Exercise
Format the material as a JSON list of strings, one string per line and no blank lines, starting at the line that contains "Portal de la Barca, 4" and ending after the line that contains "laat ik haar even zien…".

(Dataset entries)
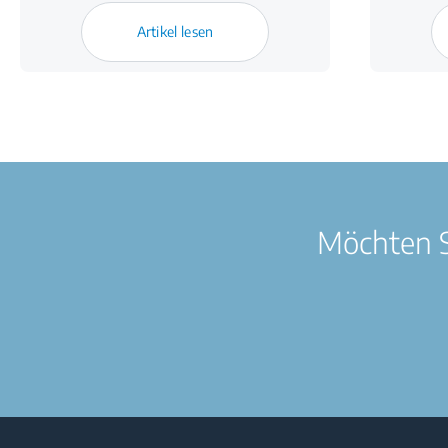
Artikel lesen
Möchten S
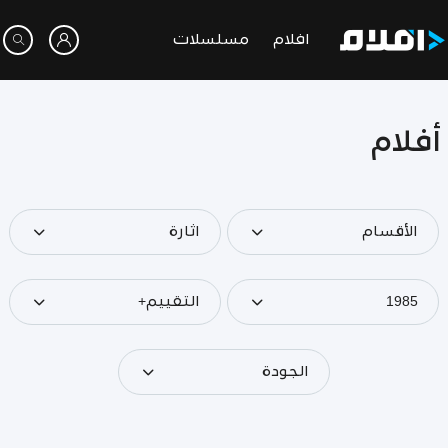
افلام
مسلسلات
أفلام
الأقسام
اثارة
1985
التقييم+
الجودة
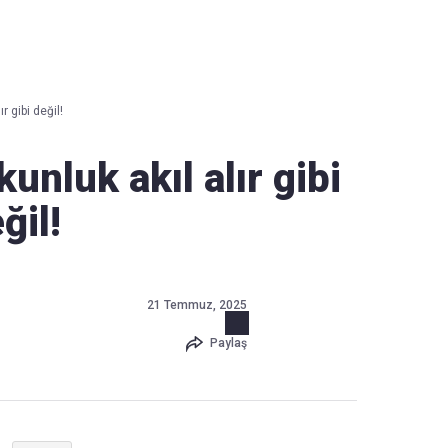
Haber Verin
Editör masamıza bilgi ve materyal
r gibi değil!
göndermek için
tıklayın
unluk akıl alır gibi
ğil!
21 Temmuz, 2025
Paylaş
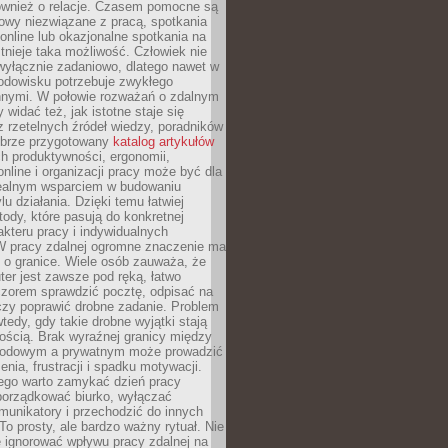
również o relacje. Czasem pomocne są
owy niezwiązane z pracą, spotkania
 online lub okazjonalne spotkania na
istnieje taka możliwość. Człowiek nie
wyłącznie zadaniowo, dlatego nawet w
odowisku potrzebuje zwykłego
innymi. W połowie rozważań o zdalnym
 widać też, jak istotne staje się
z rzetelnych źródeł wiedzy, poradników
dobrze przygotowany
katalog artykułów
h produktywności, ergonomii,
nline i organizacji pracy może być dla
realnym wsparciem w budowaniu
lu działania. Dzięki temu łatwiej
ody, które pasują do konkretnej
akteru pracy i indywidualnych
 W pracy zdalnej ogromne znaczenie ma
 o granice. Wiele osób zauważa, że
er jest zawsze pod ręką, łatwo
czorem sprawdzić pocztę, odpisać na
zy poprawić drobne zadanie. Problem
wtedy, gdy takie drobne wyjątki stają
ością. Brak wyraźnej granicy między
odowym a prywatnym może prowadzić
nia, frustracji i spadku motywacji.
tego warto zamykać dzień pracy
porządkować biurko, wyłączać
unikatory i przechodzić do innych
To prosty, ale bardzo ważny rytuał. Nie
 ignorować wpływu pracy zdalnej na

* * *

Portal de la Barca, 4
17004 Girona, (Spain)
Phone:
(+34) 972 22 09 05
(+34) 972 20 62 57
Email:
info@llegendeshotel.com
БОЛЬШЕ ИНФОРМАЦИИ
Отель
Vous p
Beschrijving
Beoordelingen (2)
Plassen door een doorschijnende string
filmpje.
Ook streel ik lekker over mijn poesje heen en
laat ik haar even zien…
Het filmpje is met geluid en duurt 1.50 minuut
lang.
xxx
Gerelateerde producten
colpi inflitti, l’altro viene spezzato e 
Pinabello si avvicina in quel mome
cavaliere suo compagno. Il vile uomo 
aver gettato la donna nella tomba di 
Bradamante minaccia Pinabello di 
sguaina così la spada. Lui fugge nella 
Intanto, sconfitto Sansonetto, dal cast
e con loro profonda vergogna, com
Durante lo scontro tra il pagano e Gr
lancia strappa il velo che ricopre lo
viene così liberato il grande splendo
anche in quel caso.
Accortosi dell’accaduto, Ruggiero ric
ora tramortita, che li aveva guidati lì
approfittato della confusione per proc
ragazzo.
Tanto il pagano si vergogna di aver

Written solution
[
  "Portal de la Barca, 4",
  "17004 Girona, (Spain)",
  "Phone:",
  "(+34) 972 22 09 05",
  "(+34) 972 20 62 57",
  "Email:",
  "info@llegendeshotel.com",
  "БОЛЬШЕ ИНФОРМАЦИИ",
  "Отель",
  "Vous p",
  "Beschrijving",
  "Beoordelingen (2)",
  "Plassen door een doorschijnende string",
  "filmpje.",
  "Ook streel ik lekker over mijn poesje heen en",
  "laat ik haar even zien…"
]